今日の偵察で、ゴドウィンは結構魔力を消費しただろうからな。
ニャルラトホテプ 討伐にあたって、オーラレールガンを数発撃つことになるであろうことを考えると……討伐は、ゴドウィンの魔力が万全の状態で行った方がいい。
そして明日、サイボーグから更に情報を話してもらいつつ、今決めた狙撃ポイントに向かうとしようか。
☆ ☆ ☆
「それで……お前はあの男に会った時、どのくらいの嫌悪感を感じたんだ?」
「そうですね……俺としては、今までの殺戮対象との比較で言えば、中の上くらいの殺意を覚えましたね」
俺の質問に、サイボーグはそう答えた。
中の上、か。
ということは……ニャルラトホテプは、割と高位の魔族ではあるのだろう。
となれば、呪詛活性化も割と高い効力を持つと期待できるな。
そんなことを考えていると、俺たちはついに、狙撃ポイントまでやってきた。
「じゃあ、ここから狙うぞ」
ゴドウィンとサイボーグにそう言いつつ……俺は収納術から、オーラレールガンを取り出した。
「照準良し……。じゃあゴドウィン、早速、オーラレールガンに魔力を流してくれ」
俺が指示すると、ゴドウィンはオーラレールガンに魔力を流し始めた。
そして……俺は、オーラレールガンの魔力の流れが安定しだしたのを見計らうと、即座に1発目の気弾を発射した。
前回クトゥグアを討伐した時は、ゴドウィンには余裕を持って長時間魔力を流しっぱなしにしてもらったが……今回それをやると、ゴドウィンの攻撃意思を敵に気づかれてしまう恐れがある。
だから今回は、即撃ちが勝負の要となるのだ。
それもあってか……どうやらニャルラトホテプは、こちらの攻撃には気づいていない様子だ。
……と、思いきや。
「……今のタイミングで避けるのか」
なんと……ニャルラトホテプは、普通なら絶対に避けられないようなタイミングで気弾に気づいてから、気弾を躱したのだ。
流石、異形級というだけはあるな。
まだ幼体だというのに……クトゥグアとは、まるで格が違う。
そう思いつつ、俺は収納術でオーラレールガンを収納した。
そして……LC共振探知に、全神経を集中させた。
直後……ニャルラトホテプは、こちらに向かって猛然と突進してきた。
「……2……1……今だ」
『混沌を執行する』の効果範囲から、あらかじめ予測をつけていたニャルラトホテプの加速力を元に、俺はニャルラトホテプが呪詛活性化の効果範囲内に入るタイミングを見計らい、発動した。

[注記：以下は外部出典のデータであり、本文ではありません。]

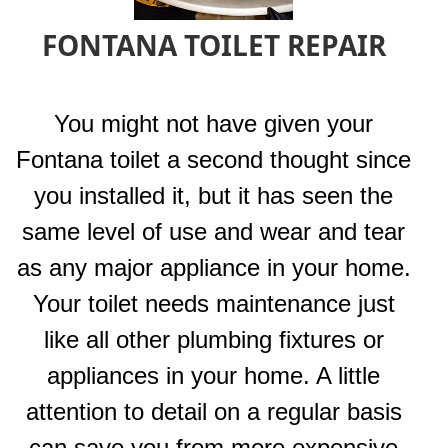
FONTANA TOILET REPAIR
You might not have given your
Fontana toilet a second thought since
you installed it, but it has seen the
same level of use and wear and tear
as any major appliance in your home.
Your toilet needs maintenance just
like all other plumbing fixtures or
appliances in your home. A little
attention to detail on a regular basis
can save you from more expensive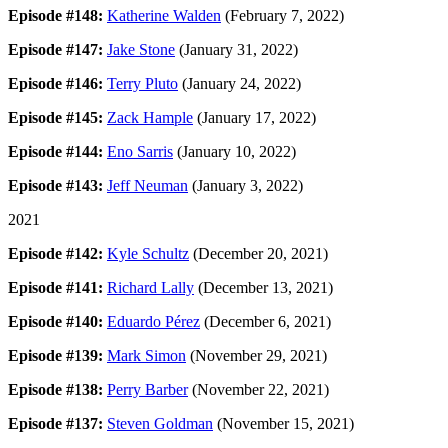
Episode #148:
Katherine Walden
(February 7, 2022)
Episode #147:
Jake Stone
(January 31, 2022)
Episode #146:
Terry Pluto
(January 24, 2022)
Episode #145:
Zack Hample
(January 17, 2022)
Episode #144:
Eno Sarris
(January 10, 2022)
Episode #143:
Jeff Neuman
(January 3, 2022)
2021
Episode #142:
Kyle Schultz
(December 20, 2021)
Episode #141:
Richard Lally
(December 13, 2021)
Episode #140:
Eduardo Pérez
(December 6, 2021)
Episode #139:
Mark Simon
(November 29, 2021)
Episode #138:
Perry Barber
(November 22, 2021)
Episode #137:
Steven Goldman
(November 15, 2021)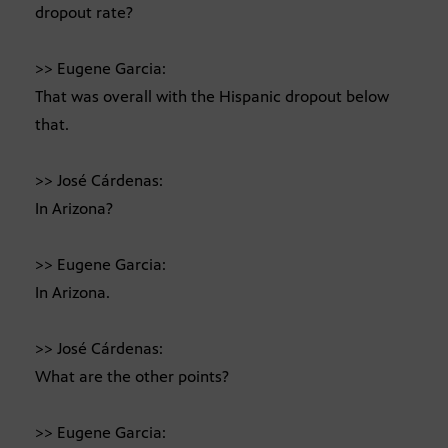
dropout rate?
>> Eugene Garcia:
That was overall with the Hispanic dropout below
that.
>> José Cárdenas:
In Arizona?
>> Eugene Garcia:
In Arizona.
>> José Cárdenas:
What are the other points?
>> Eugene Garcia: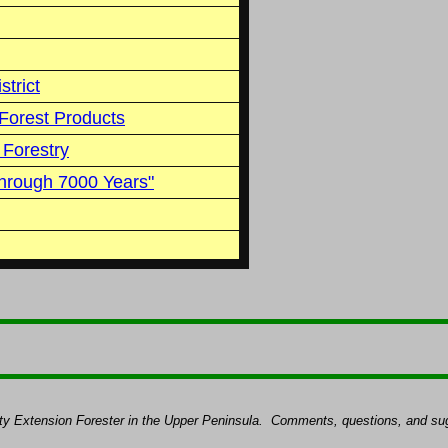
strict
Forest Products
 Forestry
hrough 7000 Years"
ty Extension Forester in the Upper Peninsula.
Comments, questions, and sug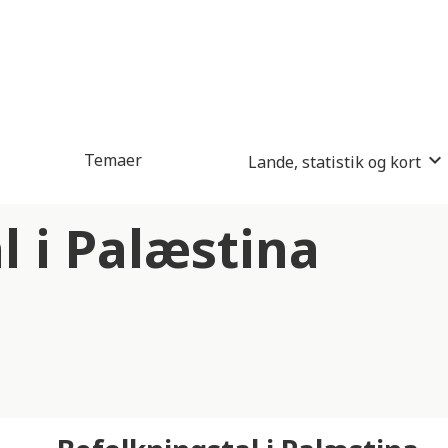
Temaer
Lande, statistik og kort
l i Palæstina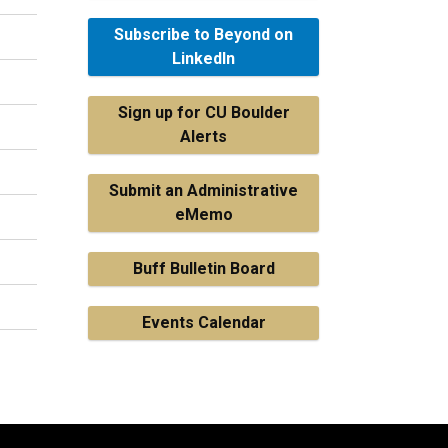
Subscribe to Beyond on
LinkedIn
Sign up for CU Boulder
Alerts
Submit an Administrative
eMemo
Buff Bulletin Board
Events Calendar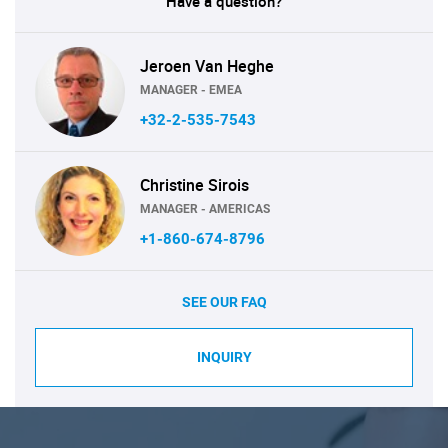
Have a question?
Jeroen Van Heghe
MANAGER - EMEA
+32-2-535-7543
Christine Sirois
MANAGER - AMERICAS
+1-860-674-8796
SEE OUR FAQ
INQUIRY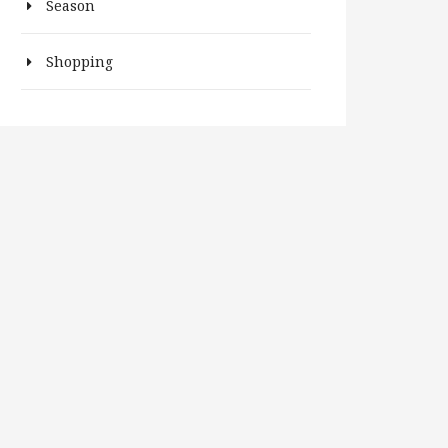
Season
Shopping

それにより……急に走った苦痛からか、ニャルラトホテプは途端にバランスを失い、俺たちを素通りして反対側の地面に激突した。
それを見届けると、俺は再び収納魔法からオーラレールガンを取り出した。
……こうなることは、初めから予測が付いていた。
この場所を狙撃場所に選んだのは、180度反対方向を狙う際も、比較的狙撃がしやすい場所だからだ。
今のニャルラトホテプの体勢なら、次の気弾は避けられないだろう。